Control is not binary. It is progressive. As you move from no control to maximum control there is a long series of control states. Your goal is to keep progressing down the road of maximum control until you get a finish. Of course, your opponent is fighting back. They have their own control in mind, and the back and forth for control is the essence of our sport.
You need to win this battle. In order to do so, you need control momentum. What say you? First, we need to define control.
What Is Control?
Control is when you are effectively executing your game, and they can’t execute theirs. This seems simple enough. There is an element of this that involves risk. Your open guard may be controlling your opponent, but at any moment the connections could change and you are on the defensive. This is much less likely in the back position. Jiu Jitsu hierarchy exists for a reason. Not all control is equal. Increasing control involves executing your game, shutting down theirs, and moving up the hierarchy. As a practical matter, this starts to get complicated. Things can go wrong. Transitions turn to scrambles, and scrambles can be lost.
To further dissect control, let’s break control into two categories. Physical control and decision control.

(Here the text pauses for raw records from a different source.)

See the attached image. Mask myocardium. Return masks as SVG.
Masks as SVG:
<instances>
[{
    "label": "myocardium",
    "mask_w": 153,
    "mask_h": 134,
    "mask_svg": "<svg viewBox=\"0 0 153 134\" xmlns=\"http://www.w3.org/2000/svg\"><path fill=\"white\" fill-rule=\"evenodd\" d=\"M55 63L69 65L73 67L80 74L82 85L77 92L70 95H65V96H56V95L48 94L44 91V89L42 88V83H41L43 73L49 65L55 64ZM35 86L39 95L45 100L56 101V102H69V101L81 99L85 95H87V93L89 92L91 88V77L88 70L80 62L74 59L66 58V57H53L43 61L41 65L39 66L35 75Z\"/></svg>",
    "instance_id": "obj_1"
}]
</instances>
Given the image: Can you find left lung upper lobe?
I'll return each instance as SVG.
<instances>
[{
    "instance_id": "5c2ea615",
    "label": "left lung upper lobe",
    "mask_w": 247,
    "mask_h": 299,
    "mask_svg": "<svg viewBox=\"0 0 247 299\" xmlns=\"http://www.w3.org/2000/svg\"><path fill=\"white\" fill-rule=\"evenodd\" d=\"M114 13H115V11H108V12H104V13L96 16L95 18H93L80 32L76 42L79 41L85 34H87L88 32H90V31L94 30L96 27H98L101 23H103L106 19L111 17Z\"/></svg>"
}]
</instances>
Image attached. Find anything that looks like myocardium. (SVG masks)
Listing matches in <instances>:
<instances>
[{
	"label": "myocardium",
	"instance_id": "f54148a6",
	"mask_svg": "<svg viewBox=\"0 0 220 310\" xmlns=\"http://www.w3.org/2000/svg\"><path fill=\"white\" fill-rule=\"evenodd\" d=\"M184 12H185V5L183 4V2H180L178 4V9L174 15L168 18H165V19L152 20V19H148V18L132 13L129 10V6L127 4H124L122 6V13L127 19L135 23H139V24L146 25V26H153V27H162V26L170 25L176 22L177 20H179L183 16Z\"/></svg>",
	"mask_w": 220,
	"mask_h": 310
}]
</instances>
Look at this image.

There is certainly a Venn diagram here, for a good position allows for better decisions, and better decisions bring you to better positions. However, overlap is the point in understanding these two concepts.
Physical control we all know. You are crushing your opponent in the most devasting mount on the mat. They attempt to bump and move. Possibly even bench press you. But you stand victorious in your dominant position. This is physical control.

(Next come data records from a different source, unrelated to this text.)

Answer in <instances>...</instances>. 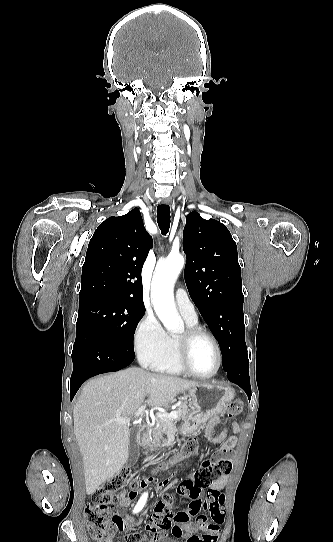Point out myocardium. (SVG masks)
Returning a JSON list of instances; mask_svg holds the SVG:
<instances>
[{"label":"myocardium","instance_id":"1","mask_svg":"<svg viewBox=\"0 0 333 542\" xmlns=\"http://www.w3.org/2000/svg\"><path fill=\"white\" fill-rule=\"evenodd\" d=\"M207 338L214 346L217 354V365L215 370L207 375L194 372L189 364V353L191 344L198 338ZM175 355L177 361L186 374L198 379H210L217 375L222 366V351L217 339L207 330L201 327H188L181 335L175 339Z\"/></svg>","mask_w":333,"mask_h":542}]
</instances>
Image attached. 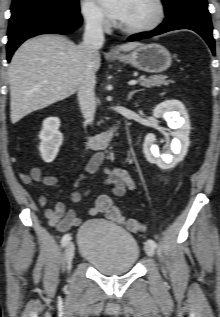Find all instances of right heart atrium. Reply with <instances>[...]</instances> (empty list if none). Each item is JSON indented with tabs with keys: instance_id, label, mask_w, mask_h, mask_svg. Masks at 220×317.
Returning a JSON list of instances; mask_svg holds the SVG:
<instances>
[{
	"instance_id": "d8ad5b80",
	"label": "right heart atrium",
	"mask_w": 220,
	"mask_h": 317,
	"mask_svg": "<svg viewBox=\"0 0 220 317\" xmlns=\"http://www.w3.org/2000/svg\"><path fill=\"white\" fill-rule=\"evenodd\" d=\"M80 10L87 26L100 30L109 27L108 19L93 0H81Z\"/></svg>"
}]
</instances>
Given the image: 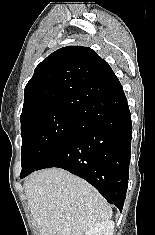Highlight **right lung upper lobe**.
I'll return each mask as SVG.
<instances>
[{
    "label": "right lung upper lobe",
    "mask_w": 155,
    "mask_h": 235,
    "mask_svg": "<svg viewBox=\"0 0 155 235\" xmlns=\"http://www.w3.org/2000/svg\"><path fill=\"white\" fill-rule=\"evenodd\" d=\"M115 79L109 64L92 49L63 47L38 64L25 87L21 116L46 106L64 107L85 116L86 90Z\"/></svg>",
    "instance_id": "obj_1"
}]
</instances>
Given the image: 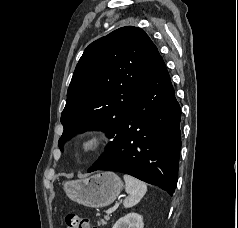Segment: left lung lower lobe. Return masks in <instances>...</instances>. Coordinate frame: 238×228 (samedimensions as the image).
<instances>
[{"label": "left lung lower lobe", "mask_w": 238, "mask_h": 228, "mask_svg": "<svg viewBox=\"0 0 238 228\" xmlns=\"http://www.w3.org/2000/svg\"><path fill=\"white\" fill-rule=\"evenodd\" d=\"M181 109L160 54L123 120L112 157L92 166L157 185L170 195L177 184Z\"/></svg>", "instance_id": "1"}]
</instances>
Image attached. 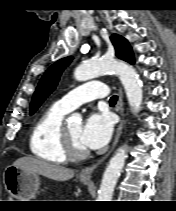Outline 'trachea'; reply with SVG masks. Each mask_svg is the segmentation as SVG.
Here are the masks:
<instances>
[{"mask_svg": "<svg viewBox=\"0 0 176 211\" xmlns=\"http://www.w3.org/2000/svg\"><path fill=\"white\" fill-rule=\"evenodd\" d=\"M117 102V96L114 95L110 98V104H115Z\"/></svg>", "mask_w": 176, "mask_h": 211, "instance_id": "obj_1", "label": "trachea"}]
</instances>
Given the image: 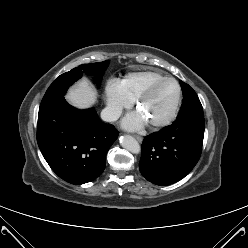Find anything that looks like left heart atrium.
<instances>
[{
	"instance_id": "39dd6f15",
	"label": "left heart atrium",
	"mask_w": 248,
	"mask_h": 248,
	"mask_svg": "<svg viewBox=\"0 0 248 248\" xmlns=\"http://www.w3.org/2000/svg\"><path fill=\"white\" fill-rule=\"evenodd\" d=\"M145 124L146 119L138 111H133L129 113L123 120V126L126 129L133 131L141 130L145 126Z\"/></svg>"
}]
</instances>
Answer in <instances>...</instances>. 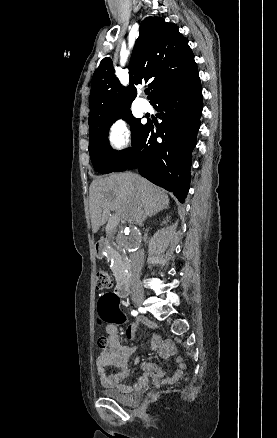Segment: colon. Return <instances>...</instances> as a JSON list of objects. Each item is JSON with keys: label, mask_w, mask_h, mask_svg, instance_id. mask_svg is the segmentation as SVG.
<instances>
[{"label": "colon", "mask_w": 277, "mask_h": 438, "mask_svg": "<svg viewBox=\"0 0 277 438\" xmlns=\"http://www.w3.org/2000/svg\"><path fill=\"white\" fill-rule=\"evenodd\" d=\"M95 281H96V289L97 290H104L108 289V285L113 283L112 276L104 270H98L95 275ZM105 322V321H104ZM104 322L98 321V326L102 325ZM109 340L108 335H100L97 338V346L102 349L104 346H106L107 342Z\"/></svg>", "instance_id": "colon-1"}]
</instances>
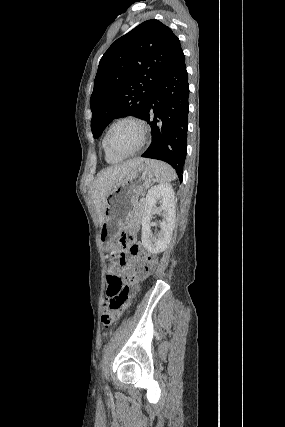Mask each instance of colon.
Here are the masks:
<instances>
[{
	"label": "colon",
	"mask_w": 285,
	"mask_h": 427,
	"mask_svg": "<svg viewBox=\"0 0 285 427\" xmlns=\"http://www.w3.org/2000/svg\"><path fill=\"white\" fill-rule=\"evenodd\" d=\"M130 238L131 233L126 232L111 244L110 260L114 261L120 257L119 250L128 245ZM130 253L140 259L141 264L137 268L131 269L126 262H121V269L128 275L129 284L126 283L124 276L120 273L110 271L107 276L109 293L103 301L104 312L101 317L102 325L106 331L112 329L119 309L131 297L133 285L152 271L153 263L151 258L142 256L141 249L137 244L130 246Z\"/></svg>",
	"instance_id": "1"
}]
</instances>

Decision control is when your decision forces a reaction. In a game of chess, if you threaten the king, the rules dictate the opponent must move the king. You have forced that move. If you threaten the queen, your opponent could accept the loss, but strategically this would be a poor decision. What if you threatened a knight or a pawn? These decisions start to become less obvious as the consequences change. So to in Jiu Jitsu. Can you force your opponent to make a decision by threatening their position? The nature of that threat will impact your opponent’s decision making process. Understanding this concept and using it effectively is decision control.
Gaining Momentum
We have touched on degrees of control, and types of control. When moving throughout the control landscape you need to create control momentum. Control momentum is when from one phase of the exchange to the next, you use your control to increase your level of control in the next phase. You are gaining more and more control as you progress towards a finish. Thought differently, we could call this exponential control progressions, but let’s keep this as simple as possible.
One example of momentum control would be to move from side control to mount with an underhook in place. Moving from side to mount is an increase in control from a hierarchy standpoint, but it becomes significantly more dominant when you make the transition with an underhook. In fact, top side with inside control is arguably better than mount with no inside control.

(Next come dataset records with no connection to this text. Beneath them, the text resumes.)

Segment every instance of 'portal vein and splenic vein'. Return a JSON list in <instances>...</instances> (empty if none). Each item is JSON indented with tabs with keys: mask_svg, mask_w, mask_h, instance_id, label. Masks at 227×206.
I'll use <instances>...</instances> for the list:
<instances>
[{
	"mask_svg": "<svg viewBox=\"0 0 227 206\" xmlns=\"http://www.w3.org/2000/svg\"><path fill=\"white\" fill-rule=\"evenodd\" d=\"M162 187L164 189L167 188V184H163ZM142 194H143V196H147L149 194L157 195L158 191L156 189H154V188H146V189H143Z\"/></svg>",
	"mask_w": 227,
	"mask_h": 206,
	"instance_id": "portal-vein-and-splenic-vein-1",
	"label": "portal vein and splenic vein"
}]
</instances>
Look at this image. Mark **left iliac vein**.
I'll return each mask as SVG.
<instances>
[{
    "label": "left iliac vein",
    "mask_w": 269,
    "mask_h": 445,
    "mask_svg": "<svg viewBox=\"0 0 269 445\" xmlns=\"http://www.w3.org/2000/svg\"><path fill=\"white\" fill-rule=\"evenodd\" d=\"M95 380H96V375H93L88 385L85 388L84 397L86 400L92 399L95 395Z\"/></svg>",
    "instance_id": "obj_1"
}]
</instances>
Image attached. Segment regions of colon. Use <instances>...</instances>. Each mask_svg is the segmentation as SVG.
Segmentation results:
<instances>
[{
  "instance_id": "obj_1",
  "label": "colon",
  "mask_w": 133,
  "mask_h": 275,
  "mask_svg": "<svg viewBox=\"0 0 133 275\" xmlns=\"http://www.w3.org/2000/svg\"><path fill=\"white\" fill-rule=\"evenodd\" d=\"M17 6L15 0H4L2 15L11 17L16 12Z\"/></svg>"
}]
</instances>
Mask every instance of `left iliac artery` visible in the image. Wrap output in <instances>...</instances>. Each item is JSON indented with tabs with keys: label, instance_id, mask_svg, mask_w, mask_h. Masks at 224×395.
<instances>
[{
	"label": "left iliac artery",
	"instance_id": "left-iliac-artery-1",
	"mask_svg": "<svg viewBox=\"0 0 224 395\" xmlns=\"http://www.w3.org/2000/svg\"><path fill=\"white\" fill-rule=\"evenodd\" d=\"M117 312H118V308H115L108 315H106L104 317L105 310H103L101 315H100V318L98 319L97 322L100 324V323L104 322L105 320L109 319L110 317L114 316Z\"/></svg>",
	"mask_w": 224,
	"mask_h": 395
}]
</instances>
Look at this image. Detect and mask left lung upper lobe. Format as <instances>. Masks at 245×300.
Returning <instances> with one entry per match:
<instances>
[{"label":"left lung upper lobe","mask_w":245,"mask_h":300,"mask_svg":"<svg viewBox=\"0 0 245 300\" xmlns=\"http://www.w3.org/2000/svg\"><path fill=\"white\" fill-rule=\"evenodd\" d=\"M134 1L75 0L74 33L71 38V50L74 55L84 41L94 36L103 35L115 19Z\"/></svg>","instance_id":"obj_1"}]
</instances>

That is an example of using physical control to gain momentum. From mount, if you then threatened a choke and made your opponent stop framing your hips to start defending the choke, you are now using decision control. Even if the choke isn’t close to being successful, its existence forces a move.
Losing Momentum
This idea of momentum control seems simple enough, but it’s a concept that will help you make better decisions. As an example, you are in mount and go for an arm bar. Do you fall back? Do you stay on top? Is there a different attack that allows you to maintain top position?
If you fall back on the attack and lose the arm, you are now in bottom position, or best case scenario scrambling back to the top. Even if you are able to transition to an offensive guard position, you have just given up considerable control of your opponent. This is losing momentum.
Take this concept and build out your decision trees. Are your connections creating control momentum? Not all games will, but know the games that do so that you can use them when it matters most.